Kia Stonic

Raised-ride crossover for the gravel approach to Njeguši and Lovćen

Compact Crossover

A slightly higher-riding alternative to a hatchback — takes the rutted spur roads around Njeguši and the Lovćen back approaches without scraping.

At a glance

Seats
5
Gearbox
Manual
Fuel
Petrol
Luggage
3 bags
Boot
352 L (1,155 L seats folded)
Economy
51 mpg

Who is the Kia Stonic for?

Renters who want crossover sight-lines and a bit of ground clearance for the side-roads around Kotor's upper bay and the Lovćen approach, without paying full-SUV money.

  • Weekend trippers to Njeguši
  • Durmitor day-trippers
  • Photographers chasing ridge viewpoints

Best regional use

Higher seating position means easier viewing over Bay parapet walls, the 182 mm ride height clears the stone ruts on the old Njeguši ham-smoker lane, and the 352-litre boot handles a family's Durmitor hiking gear without folding seats.

The Kia Stonic on Kotor roads

Behind the wheel

The Stonic is Kia's sub-4.2-metre crossover — a Rio hatchback on slightly taller suspension with more macho bodywork and a higher H-point. In Kotor rental use the 1.0 T-GDi 100 hp three-cylinder petrol is the standard spec, paired with a six-speed manual and front-wheel drive. It is not a 4x4 and nobody pretends otherwise; the appeal is a little more ground clearance than a Clio, a seating position that matches a small SUV, and a useful 352-litre boot. The cabin plastics are honest rather than soft-touch, the touchscreen runs CarPlay cleanly, and the seats are supportive for long drives.

# Dataset extract:

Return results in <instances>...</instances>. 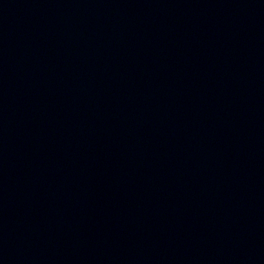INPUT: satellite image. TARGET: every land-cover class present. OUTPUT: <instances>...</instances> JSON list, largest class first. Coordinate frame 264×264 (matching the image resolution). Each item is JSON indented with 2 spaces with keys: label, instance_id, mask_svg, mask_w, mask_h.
I'll return each instance as SVG.
<instances>
[{
  "label": "water",
  "instance_id": "1",
  "mask_svg": "<svg viewBox=\"0 0 264 264\" xmlns=\"http://www.w3.org/2000/svg\"><path fill=\"white\" fill-rule=\"evenodd\" d=\"M0 264H264V0H0Z\"/></svg>",
  "mask_w": 264,
  "mask_h": 264
}]
</instances>
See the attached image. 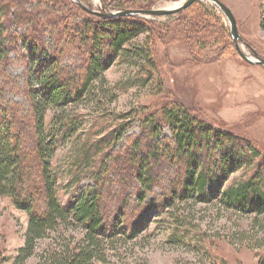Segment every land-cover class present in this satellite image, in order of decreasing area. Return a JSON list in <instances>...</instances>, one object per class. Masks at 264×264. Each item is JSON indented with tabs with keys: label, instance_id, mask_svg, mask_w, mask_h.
I'll list each match as a JSON object with an SVG mask.
<instances>
[{
	"label": "rangeland",
	"instance_id": "1",
	"mask_svg": "<svg viewBox=\"0 0 264 264\" xmlns=\"http://www.w3.org/2000/svg\"><path fill=\"white\" fill-rule=\"evenodd\" d=\"M16 1L34 13L36 8L41 13L55 8L46 0ZM80 1L95 10L115 11L120 9L110 8V1L118 2L123 9H149L168 7L182 0ZM220 1L235 17L243 51L250 55L253 50L264 58V0ZM59 12L66 14L64 9ZM42 16L43 13L39 15ZM137 17L147 21V29L130 42V47H148L153 68L137 67V59L115 58L104 72V81H96L89 96L46 112V125L53 112L73 119L75 124L50 159L61 203L67 204L78 189L92 184L89 178L74 184L69 181L82 146L108 137L111 130L125 124V133L105 147L101 156V160L120 157L118 163L124 162L127 145L141 132V121L166 104H181L198 118L248 139L264 153V68L248 64L238 56L223 14L203 0L172 15ZM22 32L21 27L8 25L4 34L6 37L16 33L13 39L7 37L11 44L0 63V103L6 104L8 111L15 110L16 132L30 152L33 132L27 121V89L39 86L31 78L38 72V57L27 55L26 47L20 43ZM44 36L49 49L51 37ZM70 52L60 58V64L71 67L73 51ZM170 137L168 126L162 125L159 140L170 141ZM258 159L253 158V166ZM165 160L155 170L160 182L140 206L134 198L135 183L130 187L123 184L124 176H129L124 165L111 176L113 181L106 186V218L112 226L138 228L141 232L134 239H115L95 264H257L264 255L261 217L225 210L216 199L197 204L169 200L170 181L180 178L178 172L182 167L176 168ZM247 169L231 173L224 188L247 178ZM165 200L167 203L163 204ZM26 223L25 212L16 208L8 196H0V264H12L16 250L23 244ZM30 262L35 264L34 260Z\"/></svg>",
	"mask_w": 264,
	"mask_h": 264
},
{
	"label": "trees",
	"instance_id": "2",
	"mask_svg": "<svg viewBox=\"0 0 264 264\" xmlns=\"http://www.w3.org/2000/svg\"><path fill=\"white\" fill-rule=\"evenodd\" d=\"M46 1L55 8L42 11L40 18L41 9L36 8L34 13L19 1L0 0V63L11 44L7 37L16 35L4 36L8 25L23 29L20 43L28 56L38 57V72L31 78L39 86L27 89V121L33 132L30 152L16 132L15 110L8 111L7 105L0 103V196H8L27 216L23 244L12 264H31V260L35 264H95L102 259L105 247L118 237L134 239L141 229L112 226L106 218L107 183L113 181L111 176L123 164L129 175L124 176L123 184L130 187L135 183L134 198L140 206L160 182L155 170L163 158L176 168L182 167L180 178L170 181L169 200L197 204L216 199L225 210L261 217L259 226L264 231V153L248 139L198 118L181 104H166L141 121V132L127 145L124 162L118 163L120 157L101 160V156L105 147L125 133V124L111 130L108 137L82 146L69 181L74 184L89 178L92 184L78 189L67 204L60 202L50 159L75 124L73 119L53 112L46 125V112L89 96L93 84L104 81V72L115 58L137 59V67L149 69L154 64L148 47H130V42L146 31L145 19L136 15L102 18L85 12L71 0ZM109 5L123 9L118 2L110 1ZM261 26L264 29V23ZM44 34L51 37L49 49ZM71 50V67L60 64V58ZM162 125L168 126L170 141L159 140ZM254 157L259 159L253 166ZM243 167L248 168V177L224 188L230 174ZM257 264H264V255Z\"/></svg>",
	"mask_w": 264,
	"mask_h": 264
},
{
	"label": "water",
	"instance_id": "3",
	"mask_svg": "<svg viewBox=\"0 0 264 264\" xmlns=\"http://www.w3.org/2000/svg\"><path fill=\"white\" fill-rule=\"evenodd\" d=\"M75 4H77L81 9L85 12L96 15L102 18H112V17H123V16H151V17H162L175 14L196 1H203V0H182L178 2L177 5L171 7H163V8H126L122 10H115V11H99L92 8L87 7L84 5L80 0H71ZM207 2L212 3L225 17L226 21L229 25V34L230 38L233 41L234 48L238 56L248 64L259 65L264 68V58L259 56L255 51L252 50V54H248L243 51L241 48V37L237 31L236 20L235 17L228 6H226L220 0H204Z\"/></svg>",
	"mask_w": 264,
	"mask_h": 264
},
{
	"label": "bare ground",
	"instance_id": "4",
	"mask_svg": "<svg viewBox=\"0 0 264 264\" xmlns=\"http://www.w3.org/2000/svg\"><path fill=\"white\" fill-rule=\"evenodd\" d=\"M178 3H176V4H174V5H170V6H168V7H171V6H175V5H177Z\"/></svg>",
	"mask_w": 264,
	"mask_h": 264
}]
</instances>
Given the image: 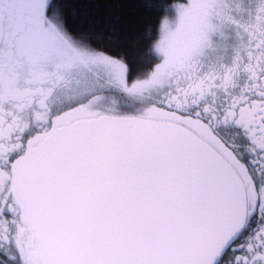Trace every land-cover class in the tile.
I'll return each mask as SVG.
<instances>
[{
    "label": "snow or ice",
    "instance_id": "obj_1",
    "mask_svg": "<svg viewBox=\"0 0 264 264\" xmlns=\"http://www.w3.org/2000/svg\"><path fill=\"white\" fill-rule=\"evenodd\" d=\"M0 264H264V0H0Z\"/></svg>",
    "mask_w": 264,
    "mask_h": 264
},
{
    "label": "trees",
    "instance_id": "obj_2",
    "mask_svg": "<svg viewBox=\"0 0 264 264\" xmlns=\"http://www.w3.org/2000/svg\"><path fill=\"white\" fill-rule=\"evenodd\" d=\"M138 20V17L133 18V20L130 22V30L134 29L135 31L139 32L143 30V27L141 25H138L136 21ZM153 20V26H154V20L155 18H152Z\"/></svg>",
    "mask_w": 264,
    "mask_h": 264
}]
</instances>
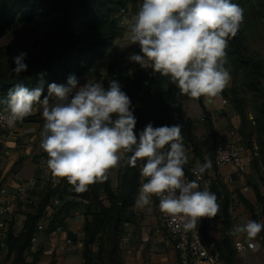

# Stated task:
Please check these statements against the Kia Stonic page above and answer yes or no for each, quoting the words of the page that decide it. 1. The Stonic offered for Kotor rentals has four-wheel drive. 2. With the seats up, the boot holds 352 liters. 3. The Stonic rides 182 mm off the ground.

# Completed task:
1. No: "It is not a 4x4 and nobody pretends otherwise"
2. Yes: "352 L (1,155 L seats folded)"
3. Yes: "the 182 mm ride height clears the stone ruts on the old Njeguši ham-smoker lane"